The most revealing moment came when we examined their credit utilization. They were carrying balances on multiple cards while keeping one card with a zero balance "for emergencies." This felt responsible to them, but it was actually costing them money and hurting their credit score. When I explained how credit utilization ratios work, my dad paused and said, "Why didn't anyone ever teach us this?"
That question haunts me because the answer is simple: almost no one learns personal finance in school.
We require students to study literature, history, and science. These subjects matter tremendously for developing critical thinking and understanding our world. But we graduate students into an economy that demands financial literacy without ever teaching them the basics. We expect eighteen-year-olds to make informed decisions about student loans, credit cards, and investment accounts when many have never learned the difference between simple and compound interest.
The psychological aspects matter just as much as the mathematical ones. Marketers spend billions studying how to trigger impulse purchases and leverage social pressure to drive spending. Meanwhile, students graduate with no understanding of why they feel compelled to buy things they don't need with money they don't have to impress people they don't particularly like.
A required personal finance and introductory economics course could change this trajectory entirely. Students would learn how compound interest can work for them instead of against them. They'd understand how credit scores function and why building credit history early creates lifelong advantages. They'd recognize the psychological tricks that lead to overspending and develop strategies to counteract them.
Most importantly, they'd learn to think economically about their decisions. Economics isn't just about markets and policies. It's a framework for understanding trade-offs, opportunity costs, and unintended consequences. When students learn to ask "What am I giving up by choosing this?" and "What are the long-term implications of this decision?" they develop judgment that serves them far beyond financial matters.
The resistance to mandatory financial education often centers on concerns about time in an already packed curriculum. But financial literacy isn't separate from other academic goals.
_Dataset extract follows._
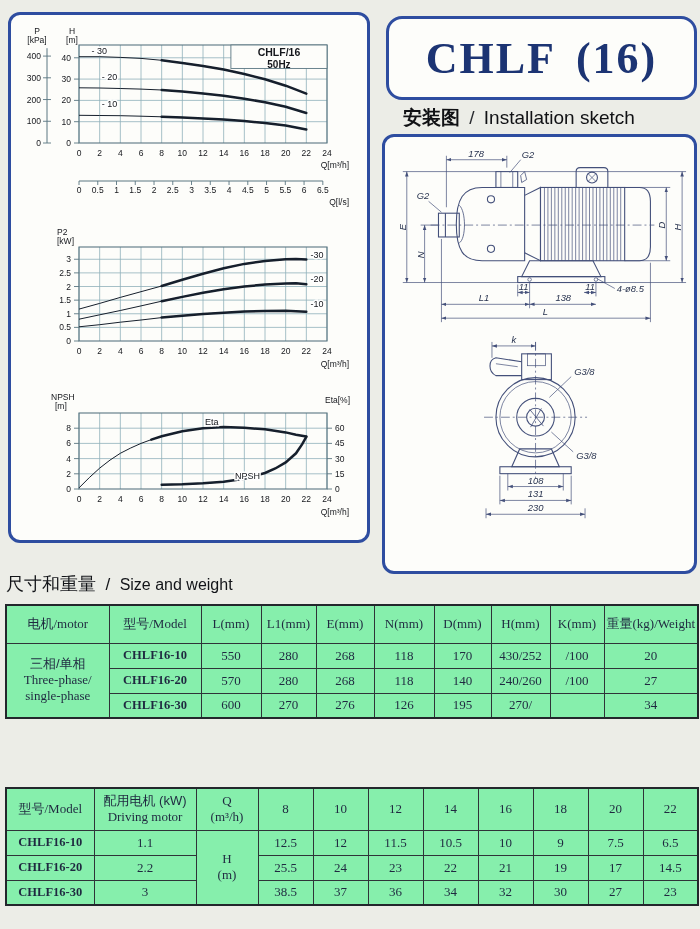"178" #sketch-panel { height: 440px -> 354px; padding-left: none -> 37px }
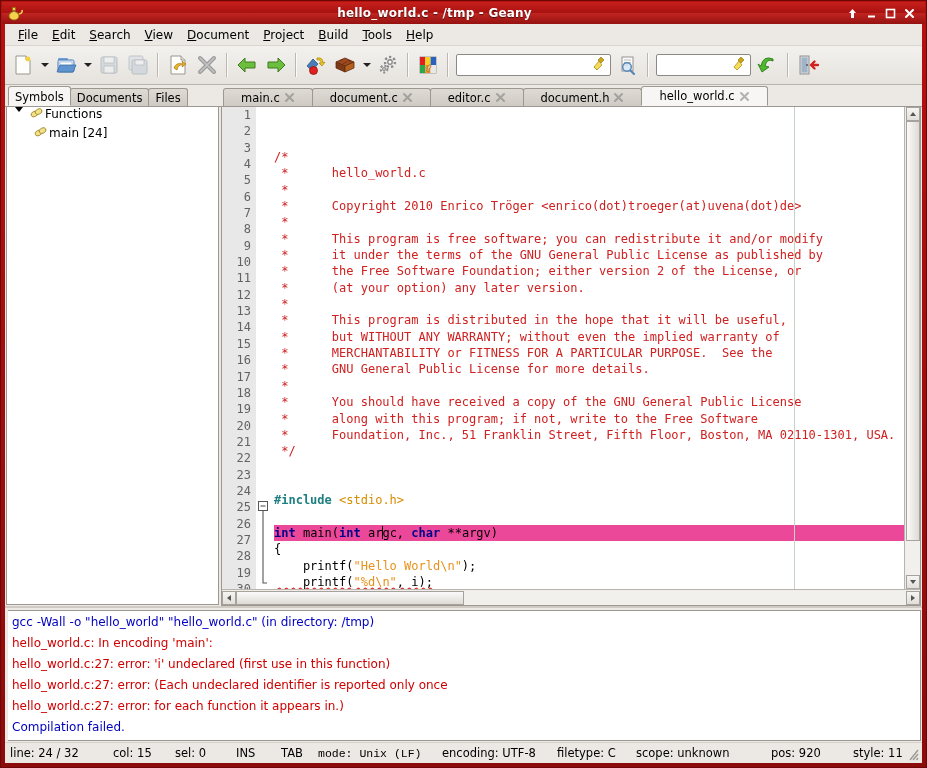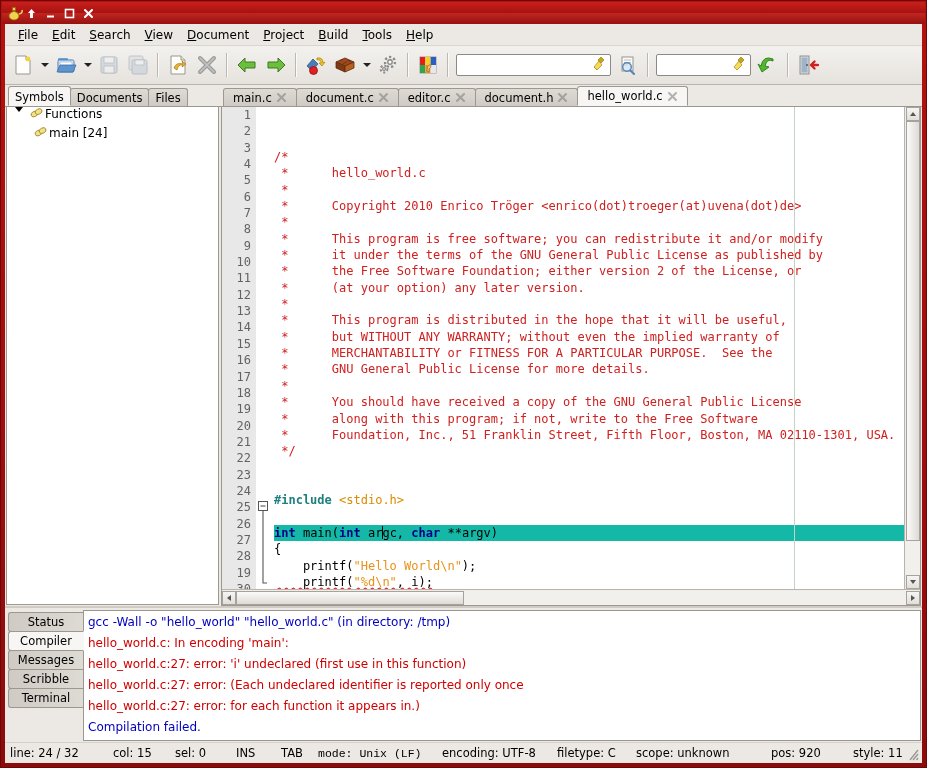"hello_world.c - /tmp - Geany" div.title-text { html: none -> <div>hello_world.c - /tmp - Geany</div> }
It reinforces mathematical concepts, teaches critical analysis, and provides immediate real-world applications for abstract principles.
More fundamentally, education should prepare students for the lives they'll actually live. Every graduate will make financial decisions that shape their future opportunities and stress levels. Many will support families whose financial security depends on choices made with incomplete information.
We can do better than hoping students figure this out through trial and error. We can give them the tools to make informed decisions from the start.